Creamy pink flowers occur on racemes from May to January. The five-petaled flower is fragrant, relatively large and attractive. Male and female flowers form on separate racemes.

The fruit matures from February to May, though occasionally at other times of the year. It is a brown roundish capsule 12 to 18 mm long. Inside are three cells, with a single mottled brown seed inside, 8 mm long, although many capsules contain no seeds. Fresh seed germinates reliably, and cuttings strike well.

==Taxonomy==
This plant was first formally described by the German botanist Johann George Adam Forster, who gave it the name Croton inophyllus. His description was based on a specimen from New Caledonia, and was published in his book Florulae insularum Australium :prodromus in 1786.. A number of other names have since been published by other authors (see Synonyms), some based on the same plant specimens that were used for Forster's original description (homotypic names), and some based on other specimens of the plant (heterotypic names). In 1986 all of these alternate names were transferred to the new combination Baloghia inophylla by the English botanist Peter Shaw Green who published his work in the Kew Bulletin.

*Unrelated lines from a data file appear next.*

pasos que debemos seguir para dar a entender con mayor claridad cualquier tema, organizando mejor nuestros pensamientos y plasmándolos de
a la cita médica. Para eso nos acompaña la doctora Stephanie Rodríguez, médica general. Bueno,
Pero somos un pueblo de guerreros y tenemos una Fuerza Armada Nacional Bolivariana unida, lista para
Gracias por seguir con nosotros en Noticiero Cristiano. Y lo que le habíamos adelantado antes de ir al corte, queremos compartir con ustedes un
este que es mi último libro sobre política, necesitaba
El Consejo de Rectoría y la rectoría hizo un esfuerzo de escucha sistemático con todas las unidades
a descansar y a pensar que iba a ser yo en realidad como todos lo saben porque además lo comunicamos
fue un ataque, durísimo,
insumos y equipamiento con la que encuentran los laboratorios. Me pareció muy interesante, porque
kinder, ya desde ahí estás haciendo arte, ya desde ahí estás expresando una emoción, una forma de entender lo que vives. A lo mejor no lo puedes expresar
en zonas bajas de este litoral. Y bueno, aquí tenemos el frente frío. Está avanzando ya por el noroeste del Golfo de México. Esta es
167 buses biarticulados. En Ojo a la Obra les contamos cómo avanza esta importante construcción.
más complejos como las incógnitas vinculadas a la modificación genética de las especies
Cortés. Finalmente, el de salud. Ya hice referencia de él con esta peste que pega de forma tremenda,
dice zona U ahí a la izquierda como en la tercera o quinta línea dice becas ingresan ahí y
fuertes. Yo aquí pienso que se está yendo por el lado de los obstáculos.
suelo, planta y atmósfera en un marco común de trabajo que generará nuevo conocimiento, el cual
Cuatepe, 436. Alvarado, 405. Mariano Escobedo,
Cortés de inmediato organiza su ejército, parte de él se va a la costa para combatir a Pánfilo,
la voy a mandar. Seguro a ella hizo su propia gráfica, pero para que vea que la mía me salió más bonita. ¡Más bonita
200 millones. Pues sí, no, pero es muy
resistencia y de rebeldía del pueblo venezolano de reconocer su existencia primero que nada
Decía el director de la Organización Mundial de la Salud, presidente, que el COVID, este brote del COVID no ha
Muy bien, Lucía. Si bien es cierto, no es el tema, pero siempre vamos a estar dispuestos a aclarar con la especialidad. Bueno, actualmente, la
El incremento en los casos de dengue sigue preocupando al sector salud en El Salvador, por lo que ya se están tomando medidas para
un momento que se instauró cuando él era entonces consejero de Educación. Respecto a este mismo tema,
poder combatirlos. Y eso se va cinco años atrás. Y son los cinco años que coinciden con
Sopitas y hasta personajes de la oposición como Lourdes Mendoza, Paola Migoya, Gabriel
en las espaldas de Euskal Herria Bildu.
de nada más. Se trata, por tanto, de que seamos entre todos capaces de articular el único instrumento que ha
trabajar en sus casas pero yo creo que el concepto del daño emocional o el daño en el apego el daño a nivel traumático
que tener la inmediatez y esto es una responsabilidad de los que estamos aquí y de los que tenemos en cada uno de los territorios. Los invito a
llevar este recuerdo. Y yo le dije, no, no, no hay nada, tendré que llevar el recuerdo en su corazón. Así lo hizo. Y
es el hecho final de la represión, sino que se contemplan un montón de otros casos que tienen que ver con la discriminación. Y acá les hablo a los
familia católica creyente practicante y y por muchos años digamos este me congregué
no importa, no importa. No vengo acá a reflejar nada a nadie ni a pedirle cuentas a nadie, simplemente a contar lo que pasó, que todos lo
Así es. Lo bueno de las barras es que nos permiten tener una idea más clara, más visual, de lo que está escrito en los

==Distribution and habitat==
The scrub bloodwood occurs along almost the entire east coast of Australia, from Tilba Tilba in southern New South Wales, to Coen on Cape York Peninsula. It also occurs on Lord Howe and Norfolk Islands as well as New Caledonia. The habitat is tropical, subtropical and warm temperate rainforest. The altitudinal range in north Queensland is 400 to 900 m.